## Yapılacak İşler
A - Seçilmiş metne göre aşağıdaki soruları yanıtlayın.
(i) Otto Rank hangi yılda ve hangi şehirde doğmuştur?
(ii) Das Trauma der Geburt hangi yılda yayımlanmıştır?
(iii) Rank, "burada ve şimdi" yaklaşımını kiminle birlikte geliştirmiştir?
B - Metinden sonra gelen satırlarda, "genus: Glyceria" içeren satırla başlayıp bu satırların sonuna kadar uzanan bölümü, iki uç da dahil olmak üzere bir JSON listesine aktarın. Her satır ayrı bir dize olsun, boş satırlar atlansın.

## Seçilmiş Metin

Viyana Psikanaliz Cemiyeti’nin tıp kökenli olmayan tek üyesi Otto Rosenfelt (Rank), 1884’te Viyana’da doğar. Yahudi kökenli Rank, çocukluğundan “Doğduğumdan beri zayıf ve çürüğüm ben…” diye bahseder. Onu lise diploması almaya ikna eden Sigmund Freud’un deyişiyle Rank, “alışılmışın dışında bir kavrayış” sahibidir. 1907 yılında yazdığı Der Kunstler (Sanatçı), onun yaratıcılık üzerine yazdığı ilk eseri olsa da, 1909’da yayımlanan Der Mythus von der Geburt des Helden: Versuch einer Psychologischen Mythendeutung[2] ve 1912’de yayımlanan Das lnzest-Motiv in Dichtung und Sage (Şiirde ve Mitte Ensest Motifi) ile Rank, asıl ününü kazanır. Freud’dan ve onun çevresinden büyük tepki alan eseri ise Das Trauma der Geburt[3] ise, 1924 yılında yayımlanır ve esere yönelik tepkiler öyle çoğalır ki, Rank ABD’ye gitmeye karar verir.
Rank’ın düşüncesinin gelişmesinde bir milat olarak adlandırılabilecek olan Doğum Travması sonrasında onu klasik psikanalizden uzaklaştırıp kendine has bir yaklaşım oluşturmaya iten bir süreç başlar. Rank, Doğum Travması’nda Freud’un libido odaklı yaklaşımının odağını değiştirir ve her nevrozun doğumla başladığını iddia eder.[4] Sonrasında Sándor Ferenczi ile daha aktif ve özgürlükçü bir psikoterapi geliştirmeye çalışır.[5] Ferenczi ile geliştirdiği “burada ve şimdi” (here-and-now) yaklaşımı, günümüzde bazı bireysel görüşme ve danışmanlık teknikleri tarafından kullanılmaktadır. Derinlik psikolojisinin kurucusu Freud ise, bu tür yaklaşımları Amerikan değerleriyle yozlaşmış, yüzeysel olarak adlandırır ve eski veliahdına sert bir tavır alır.

## Veri Alıntıları
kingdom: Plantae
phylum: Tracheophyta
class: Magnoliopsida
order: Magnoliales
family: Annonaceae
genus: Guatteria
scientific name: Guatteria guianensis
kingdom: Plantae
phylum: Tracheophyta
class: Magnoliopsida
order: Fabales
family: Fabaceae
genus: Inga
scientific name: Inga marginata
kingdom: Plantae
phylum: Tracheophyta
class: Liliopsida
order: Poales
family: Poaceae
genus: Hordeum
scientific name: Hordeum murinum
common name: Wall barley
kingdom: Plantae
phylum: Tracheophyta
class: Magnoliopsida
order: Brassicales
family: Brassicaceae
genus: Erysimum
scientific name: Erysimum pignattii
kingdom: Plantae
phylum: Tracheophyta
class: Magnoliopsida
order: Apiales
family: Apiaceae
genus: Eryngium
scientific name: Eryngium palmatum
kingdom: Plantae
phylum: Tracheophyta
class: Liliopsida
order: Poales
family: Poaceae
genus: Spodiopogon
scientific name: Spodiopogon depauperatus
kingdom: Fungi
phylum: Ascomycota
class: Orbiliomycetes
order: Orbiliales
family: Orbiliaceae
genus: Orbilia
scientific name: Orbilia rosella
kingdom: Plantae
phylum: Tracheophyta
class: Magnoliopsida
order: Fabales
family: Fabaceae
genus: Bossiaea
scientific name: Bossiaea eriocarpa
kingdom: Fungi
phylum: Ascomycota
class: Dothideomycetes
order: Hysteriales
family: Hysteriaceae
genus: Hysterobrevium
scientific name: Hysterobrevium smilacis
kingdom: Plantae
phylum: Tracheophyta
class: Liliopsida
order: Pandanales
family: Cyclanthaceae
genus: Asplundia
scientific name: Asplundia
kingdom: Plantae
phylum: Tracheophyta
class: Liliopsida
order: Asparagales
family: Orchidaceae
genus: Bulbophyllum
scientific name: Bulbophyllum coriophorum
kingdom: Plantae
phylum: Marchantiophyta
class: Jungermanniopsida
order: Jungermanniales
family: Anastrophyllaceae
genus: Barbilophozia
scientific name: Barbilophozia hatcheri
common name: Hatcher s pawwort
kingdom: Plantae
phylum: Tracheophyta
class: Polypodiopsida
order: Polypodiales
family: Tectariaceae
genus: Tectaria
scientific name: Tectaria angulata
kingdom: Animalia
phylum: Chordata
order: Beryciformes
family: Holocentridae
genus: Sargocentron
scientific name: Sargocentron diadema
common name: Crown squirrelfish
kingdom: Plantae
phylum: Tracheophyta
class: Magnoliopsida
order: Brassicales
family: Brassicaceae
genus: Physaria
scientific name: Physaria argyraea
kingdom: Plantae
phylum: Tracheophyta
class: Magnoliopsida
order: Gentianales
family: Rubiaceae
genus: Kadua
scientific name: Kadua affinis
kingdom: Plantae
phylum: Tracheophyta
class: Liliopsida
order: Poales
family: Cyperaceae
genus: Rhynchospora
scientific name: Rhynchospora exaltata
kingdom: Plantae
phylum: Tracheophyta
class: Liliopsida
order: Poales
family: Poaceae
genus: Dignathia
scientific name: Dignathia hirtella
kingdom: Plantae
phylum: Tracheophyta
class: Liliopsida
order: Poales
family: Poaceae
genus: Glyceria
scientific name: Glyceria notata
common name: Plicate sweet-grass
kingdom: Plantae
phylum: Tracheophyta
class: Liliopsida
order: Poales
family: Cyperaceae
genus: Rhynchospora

## Sonuçlar
A -
(i) Otto Rank 1884 yılında Viyana'da doğmuştur.
(ii) Das Trauma der Geburt 1924 yılında yayımlanmıştır.
(iii) Rank bu yaklaşımı Sándor Ferenczi ile birlikte geliştirmiştir.

B -
[
  "genus: Glyceria",
  "scientific name: Glyceria notata",
  "common name: Plicate sweet-grass",
  "kingdom: Plantae",
  "phylum: Tracheophyta",
  "class: Liliopsida",
  "order: Poales",
  "family: Cyperaceae",
  "genus: Rhynchospora"
]